While many parents have different ideas on what forms of punishment are and are not acceptable (that’s an article for another day), the end goal should always be having the child understand what they did wrong and why there are consequences for that behavior.
If you weren’t given that “why” as a child, you might find yourself rebelling and impulsively self-sabotaging as an adult. On the other end of the spectrum, you may find yourself trapped in inaction, terrified of making a mistake and getting in trouble, or keeping yourself small and invisible. You may struggle with taking action because you still feel like you’re playing a game where you don’t know the rules.
3. Lack of consistency
The third most common thing I have seen with clients is a lack of consistency in their childhood. As a busy parent myself, I understand that consistency can feel impossible sometimes, but consistency doesn’t mean perfection. It goes so far beyond eating dinner at the same time every night and having the perfect morning routine.
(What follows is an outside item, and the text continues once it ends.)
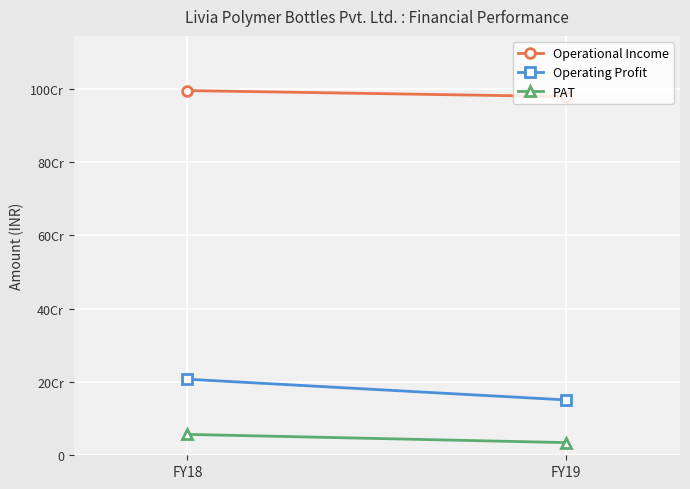

Rank the series by their maximum value, from lowest to highest.

PAT, Operating Profit, Operational Income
The kind of consistency that kids need is simply a clearly-communicated set of expectations and their consistent enforcement. Above all else, consistency is safety; it’s about making sure that your children never have a reason to doubt your ability to be there for them. Consistency doesn’t have to be rigid, but it does have to be available. There should have been things you could count on as a child, even if they were small.
If you didn’t have consistency as a child, it can manifest in so many different ways. You may struggle with making plans or committing to decisions. You may struggle with decision-making altogether, in which case reintroducing consistency into your adult life with the goal of reducing decision-fatigue could be extremely helpful.
At its worst, you may struggle with creating safety in your daily life as an adult. You might self-sabotage or keep yourself in a state of hypervigilance, always waiting for the other shoe to drop and for things to go wrong.
4. Lack of communication
Finally, another incredibly common, yet extremely damaging, thing I see in sessions is lack of communication. Communication and consistency go hand in hand to provide a child with the security they need to grow. There should be clearly defined communication channels between child and parent, and major family issues should be discussed in age-appropriate ways.
Many families withhold communication because they hope that silence will make the problem go away, but children are incredibly perceptive. They know when something is wrong. Lack of communication simply causes confusion and problems for everyone involved. Secrets aren’t actually secret, and when nobody talks about them, children begin to feel mistrustful and resentful.
If you grew up in a household like that, you may struggle with voicing your opinions or speaking up about things that are important to you as an adult. The best thing to do is to break this pattern. Prioritize communication in your relationships. Speak your truth to the people around you. Don’t allow yourself to be gaslit. Inform people of the level of communication you expect from them, and then stick to it.
Like I said, parenthood isn’t easy. Most parents are doing the best they can with the skills they have, carrying their own generational baggage. If you’re a parent yourself, you know that there are very few right and wrong answers, but you can never go wrong by avoiding these four things.
If you struggled with any of these things as a child, it can be difficult to get past them as an adult, but by no means is it impossible. Healing can be had, especially if you start by targeting your subconscious mind.
Parenting is tough and it’s not for the faint of heart, but it is oh so worth it when you get to see a tiny piece of you become an incredible human being, and it’s even more worth it to break the generational trauma along the way.